Why might these words be important?  Regulation typically generates winners as well as losers.  For decades, agencies have analyzed both the benefits and the costs of new regulatory proposals.  But they have provided much less explicit attention to the equity involved in who bears these benefits and costs, that is, to whether the impacts of new regulations are fairly distributed across society.  They also have done little to identify the precise circumstances when equity might justify even very costly regulations in order to help individuals otherwise disadvantaged in society.

President Obama’s recent order restates principles already found in Executive Order 12,866, which President Clinton originally adopted in 1993, and which both Presidents Bush and Obama retained.  Like the recent Obama order, Executive Order 12,866 specifically allows for agencies to consider both distributive impacts and equity when developing new rules.  Unfortunately, “Executive Order 12,866 provides no guidance about the meaning of ‘distributive impacts’ and ‘equity,’ nor about how these considerations should be incorporated into cost-benefit analysis,” according to Professor Matthew Adler of the University of Pennsylvania Law School and the Penn Program on Regulation.

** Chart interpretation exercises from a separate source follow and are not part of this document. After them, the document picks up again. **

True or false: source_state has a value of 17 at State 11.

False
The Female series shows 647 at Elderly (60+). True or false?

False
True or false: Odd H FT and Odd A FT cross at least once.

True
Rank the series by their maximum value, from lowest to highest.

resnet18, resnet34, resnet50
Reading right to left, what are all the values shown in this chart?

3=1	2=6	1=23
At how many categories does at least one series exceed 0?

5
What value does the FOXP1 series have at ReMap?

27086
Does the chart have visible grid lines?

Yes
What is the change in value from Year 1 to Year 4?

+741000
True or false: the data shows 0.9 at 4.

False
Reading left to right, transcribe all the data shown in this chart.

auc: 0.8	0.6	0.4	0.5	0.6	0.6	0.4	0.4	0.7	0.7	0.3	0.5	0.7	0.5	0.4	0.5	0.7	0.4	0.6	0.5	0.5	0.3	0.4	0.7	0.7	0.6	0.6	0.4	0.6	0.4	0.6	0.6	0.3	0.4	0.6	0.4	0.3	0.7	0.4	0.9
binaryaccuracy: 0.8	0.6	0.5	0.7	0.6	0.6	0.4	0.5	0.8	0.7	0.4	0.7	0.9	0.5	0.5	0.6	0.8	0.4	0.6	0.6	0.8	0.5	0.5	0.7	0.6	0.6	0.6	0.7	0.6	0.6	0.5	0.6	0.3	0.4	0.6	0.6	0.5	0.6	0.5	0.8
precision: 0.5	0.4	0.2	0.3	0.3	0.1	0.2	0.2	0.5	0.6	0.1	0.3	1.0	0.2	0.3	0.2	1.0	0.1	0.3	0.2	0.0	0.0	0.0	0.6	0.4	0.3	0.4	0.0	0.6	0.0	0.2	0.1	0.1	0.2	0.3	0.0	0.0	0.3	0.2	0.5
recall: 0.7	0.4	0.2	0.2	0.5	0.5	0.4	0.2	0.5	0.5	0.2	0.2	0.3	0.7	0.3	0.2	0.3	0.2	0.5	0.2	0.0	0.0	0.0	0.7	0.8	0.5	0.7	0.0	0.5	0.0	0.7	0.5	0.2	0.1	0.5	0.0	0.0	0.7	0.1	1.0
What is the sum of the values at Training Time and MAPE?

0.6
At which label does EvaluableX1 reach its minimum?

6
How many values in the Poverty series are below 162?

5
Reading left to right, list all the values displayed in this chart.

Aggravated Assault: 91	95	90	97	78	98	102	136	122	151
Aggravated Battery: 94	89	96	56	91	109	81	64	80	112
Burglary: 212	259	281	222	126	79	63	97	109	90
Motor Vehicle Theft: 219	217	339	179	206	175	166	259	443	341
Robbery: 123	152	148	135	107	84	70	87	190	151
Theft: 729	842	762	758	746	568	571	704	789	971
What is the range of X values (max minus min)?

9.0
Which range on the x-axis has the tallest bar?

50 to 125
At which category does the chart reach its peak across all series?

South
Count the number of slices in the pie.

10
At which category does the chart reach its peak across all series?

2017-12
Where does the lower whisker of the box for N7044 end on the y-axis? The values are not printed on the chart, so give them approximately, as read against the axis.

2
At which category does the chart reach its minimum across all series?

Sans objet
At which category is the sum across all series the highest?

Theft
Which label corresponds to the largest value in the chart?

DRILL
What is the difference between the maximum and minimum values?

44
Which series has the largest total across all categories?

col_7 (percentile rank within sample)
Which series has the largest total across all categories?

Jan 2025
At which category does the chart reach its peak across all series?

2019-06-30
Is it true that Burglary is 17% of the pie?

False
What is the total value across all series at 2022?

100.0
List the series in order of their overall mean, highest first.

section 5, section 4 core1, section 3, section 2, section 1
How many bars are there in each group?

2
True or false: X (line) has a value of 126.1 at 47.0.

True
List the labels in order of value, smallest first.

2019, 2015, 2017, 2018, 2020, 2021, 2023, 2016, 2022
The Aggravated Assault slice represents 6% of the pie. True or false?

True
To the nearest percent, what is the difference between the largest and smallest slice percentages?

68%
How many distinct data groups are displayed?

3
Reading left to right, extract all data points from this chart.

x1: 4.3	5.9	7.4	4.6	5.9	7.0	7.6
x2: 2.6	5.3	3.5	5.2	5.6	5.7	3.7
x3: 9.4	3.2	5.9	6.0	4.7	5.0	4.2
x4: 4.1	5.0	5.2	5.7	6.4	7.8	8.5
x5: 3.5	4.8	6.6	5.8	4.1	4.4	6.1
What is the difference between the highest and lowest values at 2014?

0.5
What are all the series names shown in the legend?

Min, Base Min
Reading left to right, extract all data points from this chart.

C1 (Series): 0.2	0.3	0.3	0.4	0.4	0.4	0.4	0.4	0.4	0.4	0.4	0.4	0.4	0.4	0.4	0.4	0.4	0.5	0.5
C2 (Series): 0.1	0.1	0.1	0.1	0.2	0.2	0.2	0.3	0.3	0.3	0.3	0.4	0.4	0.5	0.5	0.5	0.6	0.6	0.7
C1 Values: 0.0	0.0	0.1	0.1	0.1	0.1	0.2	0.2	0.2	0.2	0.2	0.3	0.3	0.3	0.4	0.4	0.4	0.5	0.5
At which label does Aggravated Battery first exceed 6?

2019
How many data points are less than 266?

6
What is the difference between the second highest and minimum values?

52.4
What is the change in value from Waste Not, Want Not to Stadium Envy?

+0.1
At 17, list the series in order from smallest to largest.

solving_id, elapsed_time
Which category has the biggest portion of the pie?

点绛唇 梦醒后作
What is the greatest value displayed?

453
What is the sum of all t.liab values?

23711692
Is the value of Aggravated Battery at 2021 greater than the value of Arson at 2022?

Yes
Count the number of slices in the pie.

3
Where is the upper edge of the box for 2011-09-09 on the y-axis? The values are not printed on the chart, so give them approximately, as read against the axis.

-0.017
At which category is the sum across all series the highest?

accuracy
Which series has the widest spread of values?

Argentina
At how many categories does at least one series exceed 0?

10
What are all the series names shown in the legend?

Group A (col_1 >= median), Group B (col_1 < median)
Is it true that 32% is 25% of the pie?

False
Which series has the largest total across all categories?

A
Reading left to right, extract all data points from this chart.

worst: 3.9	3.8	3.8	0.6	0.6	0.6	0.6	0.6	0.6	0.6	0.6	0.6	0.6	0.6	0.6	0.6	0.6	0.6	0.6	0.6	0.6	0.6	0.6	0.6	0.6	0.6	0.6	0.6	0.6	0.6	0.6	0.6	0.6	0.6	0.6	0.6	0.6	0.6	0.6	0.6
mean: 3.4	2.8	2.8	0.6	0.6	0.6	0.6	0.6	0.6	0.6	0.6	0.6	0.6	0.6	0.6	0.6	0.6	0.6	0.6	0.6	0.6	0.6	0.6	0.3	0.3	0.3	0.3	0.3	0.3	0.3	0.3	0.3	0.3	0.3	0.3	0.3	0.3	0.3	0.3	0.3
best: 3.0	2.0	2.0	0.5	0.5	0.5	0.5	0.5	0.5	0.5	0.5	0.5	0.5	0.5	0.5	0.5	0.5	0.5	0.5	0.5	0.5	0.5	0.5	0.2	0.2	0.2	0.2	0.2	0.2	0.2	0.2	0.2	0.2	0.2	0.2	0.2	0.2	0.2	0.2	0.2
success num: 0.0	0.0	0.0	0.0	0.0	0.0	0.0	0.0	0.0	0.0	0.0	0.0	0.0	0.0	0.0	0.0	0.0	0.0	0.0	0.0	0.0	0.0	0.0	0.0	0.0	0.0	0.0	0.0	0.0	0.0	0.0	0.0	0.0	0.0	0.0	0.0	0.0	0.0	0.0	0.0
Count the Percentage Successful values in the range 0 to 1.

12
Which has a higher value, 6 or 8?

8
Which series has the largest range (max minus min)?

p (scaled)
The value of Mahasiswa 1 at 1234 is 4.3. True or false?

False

Does President Obama’s new Executive Order 13,563 provide any clearer guidance?  That is the question Representative John Sullivan (R-OK) presumably had in mind when, at a recent hearing of the House Energy and Commerce Committee, he asked Cass Sunstein, Administrator of the Office of Information and Regulatory Affairs (OIRA), what “this gobbledygook” about “equity, human dignity, fairness and distributive impacts” means.  Administrator Sunstein’s prepared testimony to the Committee did not mention the words equity and distributive impacts, saying only that Executive Order 13,563 “reaffirms the principles, structures, and definitions established by Executive Order 12866.”   A memorandum Sunstein issued to federal agencies last week unfortunately offered no more specific guidance, and he added nothing more in a White House blog post yesterday about “smarter regulation.”

It would appear, then, that “no clear paradigm for equity analysis has yet emerged in governmental practice,” as Professor Adler noted several years ago.  Perhaps the lack of rigorous guidance about equity analysis stems merely from scholarly neglect or from governmental inattention, something that time and additional research will help resolve.  Or perhaps the lack of guidance stems from some deeper epistemological intractability. 

In Executive Order 13,563, President Obama has declared that “equity, human diginity, fairness, and distributive impacts” are “values that are difficult or impossible to quantify” – the emphasis added here, notably, to a word that appears nowhere in the earlier Executive Order 12,866.  In light of how closely Obama’s Executive Order otherwise tracks the Clinton order’s statement of regulatory principles, it is hard not to notice the addition of the word “impossible.”  Those agencies seeking further White House guidance about how to apply equity analysis to their regulatory decision making could very well be waiting a long time.